[[ TASK INPUT open ]]

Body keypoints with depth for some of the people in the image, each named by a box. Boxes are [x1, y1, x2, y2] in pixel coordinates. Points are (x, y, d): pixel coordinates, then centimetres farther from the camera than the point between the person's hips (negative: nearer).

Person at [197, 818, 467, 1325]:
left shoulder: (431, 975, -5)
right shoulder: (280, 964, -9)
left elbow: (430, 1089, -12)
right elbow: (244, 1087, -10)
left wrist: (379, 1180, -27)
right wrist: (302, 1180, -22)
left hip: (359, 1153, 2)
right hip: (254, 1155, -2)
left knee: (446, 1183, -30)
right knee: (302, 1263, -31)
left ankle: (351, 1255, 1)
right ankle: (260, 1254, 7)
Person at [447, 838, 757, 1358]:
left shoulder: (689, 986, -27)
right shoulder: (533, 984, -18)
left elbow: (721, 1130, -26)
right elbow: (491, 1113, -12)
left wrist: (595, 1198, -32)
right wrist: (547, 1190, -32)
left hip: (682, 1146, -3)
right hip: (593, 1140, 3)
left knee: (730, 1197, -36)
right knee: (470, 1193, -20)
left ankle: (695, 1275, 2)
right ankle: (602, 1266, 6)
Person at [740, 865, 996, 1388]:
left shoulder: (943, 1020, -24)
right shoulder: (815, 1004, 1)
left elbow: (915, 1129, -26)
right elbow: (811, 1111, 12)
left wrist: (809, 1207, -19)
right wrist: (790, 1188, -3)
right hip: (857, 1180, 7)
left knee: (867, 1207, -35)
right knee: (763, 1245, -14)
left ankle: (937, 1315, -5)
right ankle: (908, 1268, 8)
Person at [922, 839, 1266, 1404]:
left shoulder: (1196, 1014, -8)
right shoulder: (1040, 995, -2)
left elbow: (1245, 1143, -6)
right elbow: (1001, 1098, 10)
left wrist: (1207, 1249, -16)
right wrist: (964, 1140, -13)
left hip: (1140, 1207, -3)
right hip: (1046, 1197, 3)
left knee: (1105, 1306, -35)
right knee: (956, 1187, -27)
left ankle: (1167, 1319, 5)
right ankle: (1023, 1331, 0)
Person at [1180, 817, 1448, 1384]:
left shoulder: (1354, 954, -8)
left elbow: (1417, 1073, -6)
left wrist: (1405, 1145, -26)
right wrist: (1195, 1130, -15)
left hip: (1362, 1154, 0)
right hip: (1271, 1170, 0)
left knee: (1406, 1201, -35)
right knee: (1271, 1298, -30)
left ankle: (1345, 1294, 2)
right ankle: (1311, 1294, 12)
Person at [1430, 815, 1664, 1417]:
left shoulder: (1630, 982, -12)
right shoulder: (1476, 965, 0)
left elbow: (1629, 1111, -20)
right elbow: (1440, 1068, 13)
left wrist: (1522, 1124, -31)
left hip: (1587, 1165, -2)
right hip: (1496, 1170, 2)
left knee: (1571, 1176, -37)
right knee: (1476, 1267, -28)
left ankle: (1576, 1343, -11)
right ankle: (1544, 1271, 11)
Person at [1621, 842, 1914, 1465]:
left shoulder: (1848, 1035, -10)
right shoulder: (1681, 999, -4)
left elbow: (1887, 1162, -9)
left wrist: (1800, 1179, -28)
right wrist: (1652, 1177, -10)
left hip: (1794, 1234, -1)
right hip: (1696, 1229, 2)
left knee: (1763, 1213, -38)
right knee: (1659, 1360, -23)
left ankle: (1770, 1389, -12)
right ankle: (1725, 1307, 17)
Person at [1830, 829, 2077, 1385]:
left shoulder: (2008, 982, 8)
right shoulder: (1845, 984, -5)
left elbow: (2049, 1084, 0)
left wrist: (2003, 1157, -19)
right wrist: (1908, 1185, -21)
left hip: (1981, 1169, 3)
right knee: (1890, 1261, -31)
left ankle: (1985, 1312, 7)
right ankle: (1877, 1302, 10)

[[ TASK INPUT closed ]]

ACTIVITY: Restate the data above word for word, please.

ANSWER TO THIS PROBLEM:
Body keypoints with depth for some of the people in the image, each named by a box. Boxes are [x1, y1, x2, y2] in pixel coordinates. Points are (x, y, d): pixel coordinates, then centimetres farther from the camera than the point between the person's hips (negative: nearer).

Person at [197, 818, 467, 1325]:
left shoulder: (431, 975, -5)
right shoulder: (280, 964, -9)
left elbow: (430, 1089, -12)
right elbow: (244, 1087, -10)
left wrist: (379, 1180, -27)
right wrist: (302, 1180, -22)
left hip: (359, 1153, 2)
right hip: (254, 1155, -2)
left knee: (446, 1183, -30)
right knee: (302, 1263, -31)
left ankle: (351, 1255, 1)
right ankle: (260, 1254, 7)
Person at [447, 838, 757, 1358]:
left shoulder: (689, 986, -27)
right shoulder: (533, 984, -18)
left elbow: (721, 1130, -26)
right elbow: (491, 1113, -12)
left wrist: (595, 1198, -32)
right wrist: (547, 1190, -32)
left hip: (682, 1146, -3)
right hip: (593, 1140, 3)
left knee: (730, 1197, -36)
right knee: (470, 1193, -20)
left ankle: (695, 1275, 2)
right ankle: (602, 1266, 6)
Person at [740, 865, 996, 1388]:
left shoulder: (943, 1020, -24)
right shoulder: (815, 1004, 1)
left elbow: (915, 1129, -26)
right elbow: (811, 1111, 12)
left wrist: (809, 1207, -19)
right wrist: (790, 1188, -3)
right hip: (857, 1180, 7)
left knee: (867, 1207, -35)
right knee: (763, 1245, -14)
left ankle: (937, 1315, -5)
right ankle: (908, 1268, 8)
Person at [922, 839, 1266, 1404]:
left shoulder: (1196, 1014, -8)
right shoulder: (1040, 995, -2)
left elbow: (1245, 1143, -6)
right elbow: (1001, 1098, 10)
left wrist: (1207, 1249, -16)
right wrist: (964, 1140, -13)
left hip: (1140, 1207, -3)
right hip: (1046, 1197, 3)
left knee: (1105, 1306, -35)
right knee: (956, 1187, -27)
left ankle: (1167, 1319, 5)
right ankle: (1023, 1331, 0)
Person at [1180, 817, 1448, 1384]:
left shoulder: (1354, 954, -8)
left elbow: (1417, 1073, -6)
left wrist: (1405, 1145, -26)
right wrist: (1195, 1130, -15)
left hip: (1362, 1154, 0)
right hip: (1271, 1170, 0)
left knee: (1406, 1201, -35)
right knee: (1271, 1298, -30)
left ankle: (1345, 1294, 2)
right ankle: (1311, 1294, 12)
Person at [1430, 815, 1664, 1417]:
left shoulder: (1630, 982, -12)
right shoulder: (1476, 965, 0)
left elbow: (1629, 1111, -20)
right elbow: (1440, 1068, 13)
left wrist: (1522, 1124, -31)
left hip: (1587, 1165, -2)
right hip: (1496, 1170, 2)
left knee: (1571, 1176, -37)
right knee: (1476, 1267, -28)
left ankle: (1576, 1343, -11)
right ankle: (1544, 1271, 11)
Person at [1621, 842, 1914, 1465]:
left shoulder: (1848, 1035, -10)
right shoulder: (1681, 999, -4)
left elbow: (1887, 1162, -9)
left wrist: (1800, 1179, -28)
right wrist: (1652, 1177, -10)
left hip: (1794, 1234, -1)
right hip: (1696, 1229, 2)
left knee: (1763, 1213, -38)
right knee: (1659, 1360, -23)
left ankle: (1770, 1389, -12)
right ankle: (1725, 1307, 17)
Person at [1830, 829, 2077, 1385]:
left shoulder: (2008, 982, 8)
right shoulder: (1845, 984, -5)
left elbow: (2049, 1084, 0)
left wrist: (2003, 1157, -19)
right wrist: (1908, 1185, -21)
left hip: (1981, 1169, 3)
right knee: (1890, 1261, -31)
left ankle: (1985, 1312, 7)
right ankle: (1877, 1302, 10)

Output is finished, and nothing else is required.